Neil Warren has practical tips on how to make sure that VAT is dealt with correctly, when three parties are involved in a deal.
VAT can often get very complicated when there are three people involved in a transaction. These complications can often involve both input tax and output tax issues.
Two recent upper tribunal cases which involved three-party contracts went in favour of HMRC: Adecco UK and U-Drive. I won’t consider those cases in detail, because I want to focus on the general principles. However, those cases do offer some interesting conclusions.
Who is the principal?
This is the essential question when dealing with the output tax.
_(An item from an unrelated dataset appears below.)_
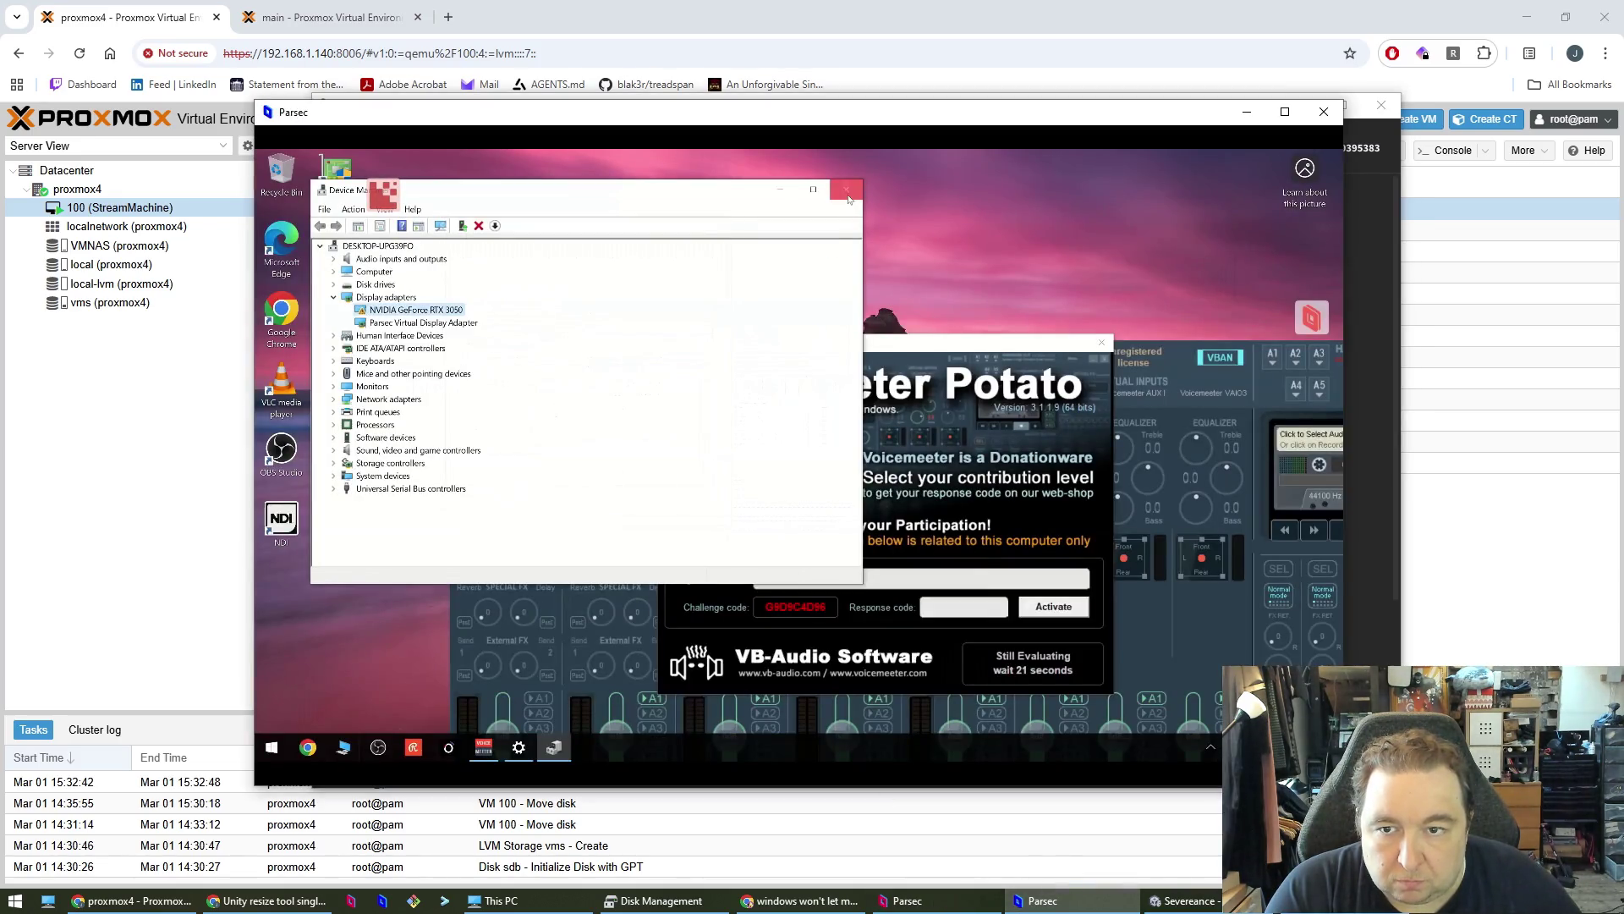
pyautogui.click(846, 190)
A situation I advised on a number of years ago involved a musical concert where the three relevant parties were as follows:
- the venue
- the production company organising the show
- the customers buying the tickets
The VAT issues were a disaster because both the production company and venue thought the other business was accounting for output tax on the ticket sales. VAT had been totally forgotten!
The key issues to consider when deciding who the principal is, when there are three parties involved, are:
- Customer perception - who does the customer think they are dealing with? In the modern age, where tickets are often booked online, the website details for an event are often a big clue
- Contracts – what do the written trading conditions and terms of engagement between the various parties actually say? Who would the customer complain to if he had a problem with the goods or services he had purchased?
An analysis of the above should help to identify which business is the principal, and is therefore dealing with the customer.
What happens if there is a contradiction between the commercial reality of a transaction and what the contracts say? This should not happen very often but in such cases, it should always be the commercial reality that takes priority. This is certainly the approach taken by HMRC.
In other words, if a contract with a customer says that a business is supplying consultancy services but the actual supply is for building work, then the latter is the key factor for VAT purposes.
This is similar to the narrative on sales invoices: If a business has zero-rated a supply because a sales invoice says it relates to building work on a new dwelling, but the actual work was carried out an existing property, then the latter is the relevant factor.
Who is receiving the supply?
This is the question to consider for the input tax.
A landmark VAT case about input tax and three parties involved the travel business: Airtours Holidays Transport [UKSC 2014/0215]. It concerned the cost of accountancy fees incurred after the company bankers insisted on a major review of its financial and trading operations. Did the accountants supply their services to Airtours or to the bank? The invoices were made out to Airtours and it also paid the bill, but that does not necessarily mean it was the recipient of the actual supply of services.
The Supreme Court decided that the accountants were working for the bank because it was the bank who had ordered the work to be carried out, and specified the details of the review. The input tax claimed by Airtours was disallowed.
The law in VATA 1994, s24(1)(a) confirms that input tax is: “VAT on the supply to him of any goods and services”. The word “him” relates to a “taxable person” i.e. a business that is either registered for VAT or should be registered. That was the problem in the Airtours case – the supply of accountancy services was to the bank rather than to Airtours.
It is always important to consider VAT issues at the planning stage of a deal, rather than when the money starts to roll in. Don’t wait until the horse has bolted from its stable. Most importantly, always ensure that the economic reality of a transaction is consistent with the contractual position.